Making sure your credit check is accurate
To be in with the best chance of being accepted for credit you will want to have a good credit history and a high credit score. Not only are potential lenders interested in your credit check, but your new employer may want to run a credit check on you, especially if you are taking a job in the financial industry. By knowing what already appears on your credit check, you can explain any anomalies that may put off potential employers.
The first thing you should do is to run your own credit check. To run your own credit check, click here. Once you have your credit check, you will be able to see what lenders see, and correct and mistakes that appear. Mistakes may be incorrect address used, an incorrect payment history a wrong financial association or credit accounts that are not your own, amongst other things.
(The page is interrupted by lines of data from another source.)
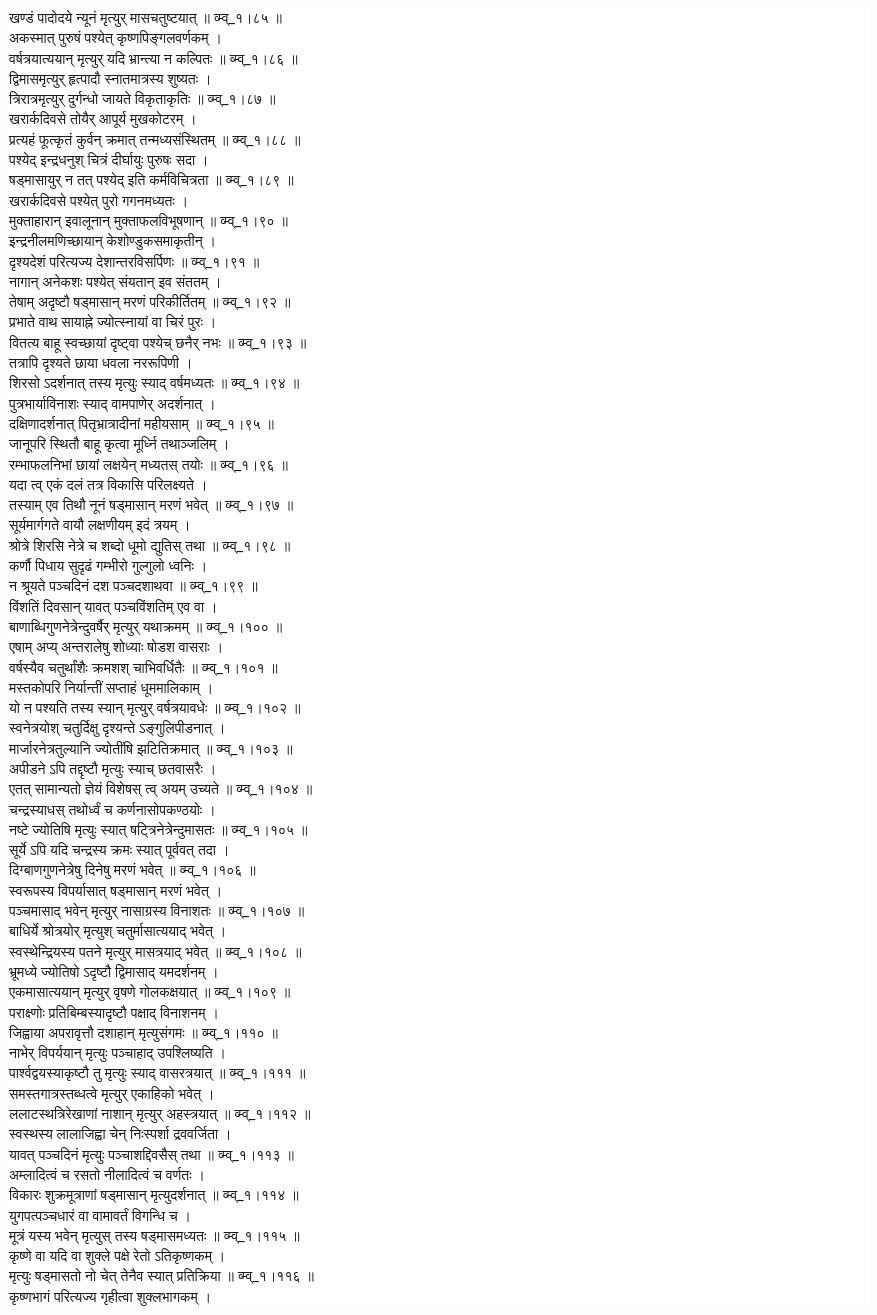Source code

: खण्डं पादोदये न्यूनं मृत्युर् मासचतुष्टयात्  ॥ व्म्व्_१।८५ ॥  
अकस्मात् पुरुषं पश्येत् कृष्णपिङ्गलवर्णकम्  ।  
वर्षत्रयात्ययान् मृत्युर् यदि भ्रान्त्या न कल्पितः  ॥ व्म्व्_१।८६ ॥  
द्विमासमृत्युर् हृत्पादौ स्नातमात्रस्य शुष्यतः  ।  
त्रिरात्रमृत्युर् दुर्गन्धो जायते विकृताकृतिः  ॥ व्म्व्_१।८७ ॥  
खरार्कदिवसे तोयैर् आपूर्य मुखकोटरम्  ।  
प्रत्यहं फूत्कृतं कुर्वन् क्रमात् तन्मध्यसंस्थितम्  ॥ व्म्व्_१।८८ ॥  
पश्येद् इन्द्रधनुश् चित्रं दीर्घायुः पुरुषः सदा  ।  
षड्मासायुर् न तत् पश्येद् इति कर्मविचित्रता  ॥ व्म्व्_१।८९ ॥  
खरार्कदिवसे पश्येत् पुरो गगनमध्यतः  ।  
मुक्ताहारान् इवालूनान् मुक्ताफलविभूषणान्  ॥ व्म्व्_१।९० ॥  
इन्द्रनीलमणिच्छायान् केशोण्डुकसमाकृतीन्  ।  
दृश्यदेशं परित्यज्य देशान्तरविसर्पिणः  ॥ व्म्व्_१।९१ ॥  
नागान् अनेकशः पश्येत् संयतान् इव संततम्  ।  
तेषाम् अदृष्टौ षड्मासान् मरणं परिकीर्तितम्  ॥ व्म्व्_१।९२ ॥  
प्रभाते वाथ सायाह्ने ज्योत्स्नायां वा चिरं पुरः  ।  
वितत्य बाहू स्वच्छायां दृष्ट्वा पश्येच् छनैर् नभः  ॥ व्म्व्_१।९३ ॥  
तत्रापि दृश्यते छाया धवला नररूपिणी  ।  
शिरसो ऽदर्शनात् तस्य मृत्युः स्याद् वर्षमध्यतः  ॥ व्म्व्_१।९४ ॥  
पुत्रभार्याविनाशः स्याद् वामपाणेर् अदर्शनात्  ।  
दक्षिणादर्शनात् पितृभ्रात्रादीनां महीयसाम्  ॥ व्म्व्_१।९५ ॥  
जानूपरि स्थितौ बाहू कृत्वा मूर्ध्नि तथाञ्जलिम्  ।  
रम्भाफलनिभां छायां लक्षयेन् मध्यतस् तयोः  ॥ व्म्व्_१।९६ ॥  
यदा त्व् एकं दलं तत्र विकासि परिलक्ष्यते  ।  
तस्याम् एव तिथौ नूनं षड्मासान् मरणं भवेत्  ॥ व्म्व्_१।९७ ॥  
सूर्यमार्गगते वायौ लक्षणीयम् इदं त्रयम्  ।  
श्रोत्रे शिरसि नेत्रे च शब्दो धूमो द्युतिस् तथा  ॥ व्म्व्_१।९८ ॥  
कर्णौ पिधाय सुदृढं गम्भीरो गुल्गुलो ध्वनिः  ।  
न श्रूयते पञ्चदिनं दश पञ्चदशाथवा  ॥ व्म्व्_१।९९ ॥  
विंशतिं दिवसान् यावत् पञ्चविंशतिम् एव वा  ।  
बाणाब्धिगुणनेत्रेन्दुवर्षैर् मृत्युर् यथाक्रमम्  ॥ व्म्व्_१।१०० ॥  
एषाम् अप्य् अन्तरालेषु शोध्याः षोडश वासराः  ।  
वर्षस्यैव चतुर्थांशैः क्रमशश् चाभिवर्धितैः  ॥ व्म्व्_१।१०१ ॥  
मस्तकोपरि निर्यान्तीं सप्ताहं धूममालिकाम्  ।  
यो न पश्यति तस्य स्यान् मृत्युर् वर्षत्रयावधेः  ॥ व्म्व्_१।१०२ ॥  
स्वनेत्रयोश् चतुर्दिक्षु दृश्यन्ते ऽङ्गुलिपीडनात्  ।  
मार्जारनेत्रतुल्यानि ज्योतींषि झटितिक्रमात्  ॥ व्म्व्_१।१०३ ॥  
अपीडने ऽपि तद्दृष्टौ मृत्युः स्याच् छतवासरैः  ।  
एतत् सामान्यतो ज्ञेयं विशेषस् त्व् अयम् उच्यते  ॥ व्म्व्_१।१०४ ॥  
चन्द्रस्याधस् तथोर्ध्वं च कर्णनासोपकण्ठयोः  ।  
नष्टे ज्योतिषि मृत्युः स्यात् षट्त्रिनेत्रेन्दुमासतः  ॥ व्म्व्_१।१०५ ॥  
सूर्ये ऽपि यदि चन्द्रस्य क्रमः स्यात् पूर्ववत् तदा  ।  
दिग्बाणगुणनेत्रेषु दिनेषु मरणं भवेत्  ॥ व्म्व्_१।१०६ ॥  
स्वरूपस्य विपर्यासात् षड्मासान् मरणं भवेत्  ।  
पञ्चमासाद् भवेन् मृत्युर् नासाग्रस्य विनाशतः  ॥ व्म्व्_१।१०७ ॥  
बाधिर्ये श्रोत्रयोर् मृत्युश् चतुर्मासात्ययाद् भवेत्  ।  
स्वस्थेन्द्रियस्य पतने मृत्युर् मासत्रयाद् भवेत्  ॥ व्म्व्_१।१०८ ॥  
भ्रूमध्ये ज्योतिषो ऽदृष्टौ द्विमासाद् यमदर्शनम्  ।  
एकमासात्ययान् मृत्युर् वृषणे गोलकक्षयात्  ॥ व्म्व्_१।१०९ ॥  
पराक्ष्णोः प्रतिबिम्बस्यादृष्टौ पक्षाद् विनाशनम्  ।  
जिह्वाया अपरावृत्तौ दशाहान् मृत्युसंगमः  ॥ व्म्व्_१।११० ॥  
नाभेर् विपर्ययान् मृत्युः पञ्चाहाद् उपश्लिष्यति  ।  
पार्श्वद्वयस्याकृष्टौ तु मृत्युः स्याद् वासरत्रयात्  ॥ व्म्व्_१।१११ ॥  
समस्तगात्रस्तब्धत्वे मृत्युर् एकाहिको भवेत्  ।  
ललाटस्थत्रिरेखाणां नाशान् मृत्युर् अहस्त्रयात्  ॥ व्म्व्_१।११२ ॥  
स्वस्थस्य लालाजिह्वा चेन् निःस्पर्शा द्रववर्जिता  ।  
यावत् पञ्चदिनं मृत्युः पञ्चाशद्दिवसैस् तथा  ॥ व्म्व्_१।११३ ॥  
अम्लादित्वं च रसतो नीलादित्वं च वर्णतः  ।  
विकारः शुक्रमूत्राणां षड्मासान् मृत्युदर्शनात्  ॥ व्म्व्_१।११४ ॥  
युगपत्पञ्चधारं वा वामावर्तं विगन्धि च  ।  
मूत्रं यस्य भवेन् मृत्युस् तस्य षड्मासमध्यतः  ॥ व्म्व्_१।११५ ॥  
कृष्णे वा यदि वा शुक्ले पक्षे रेतो ऽतिकृष्णकम्  ।  
मृत्युः षड्मासतो नो चेत् तेनैव स्यात् प्रतिक्रिया  ॥ व्म्व्_१।११६ ॥  
कृष्णभागं परित्यज्य गृहीत्वा शुक्लभागकम्  ।  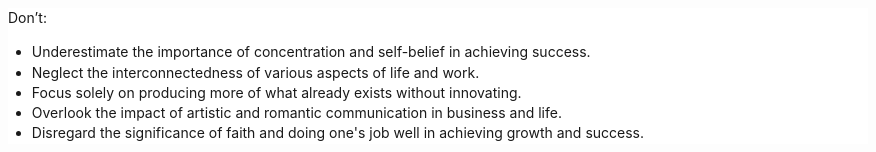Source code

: Don’t:
- Underestimate the importance of concentration and self-belief in achieving success.
- Neglect the interconnectedness of various aspects of life and work.
- Focus solely on producing more of what already exists without innovating.
- Overlook the impact of artistic and romantic communication in business and life.
- Disregard the significance of faith and doing one's job well in achieving growth and success.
Improving your credit score
There are many reasons for having a low credit score, whether it be a few missed payments or perhaps very little credit history. Once you have checked that your credit check is accurate, you can then look at different ways of improving your credit score. There are a few simple ways to improve what appears on your credit check:
- Remove anyone you are no longer financially associated with.
- Be sure to at least make the minimum payments due.
- Ensure that payments are made by the due date.
- Close credit accounts that you have paid off and no longer require.
- Space out your future credit applications.
Once you have knowledge of what appears on your credit check, you will find that you are in a much better position to make financial decisions, and apply for products that suit your circumstances.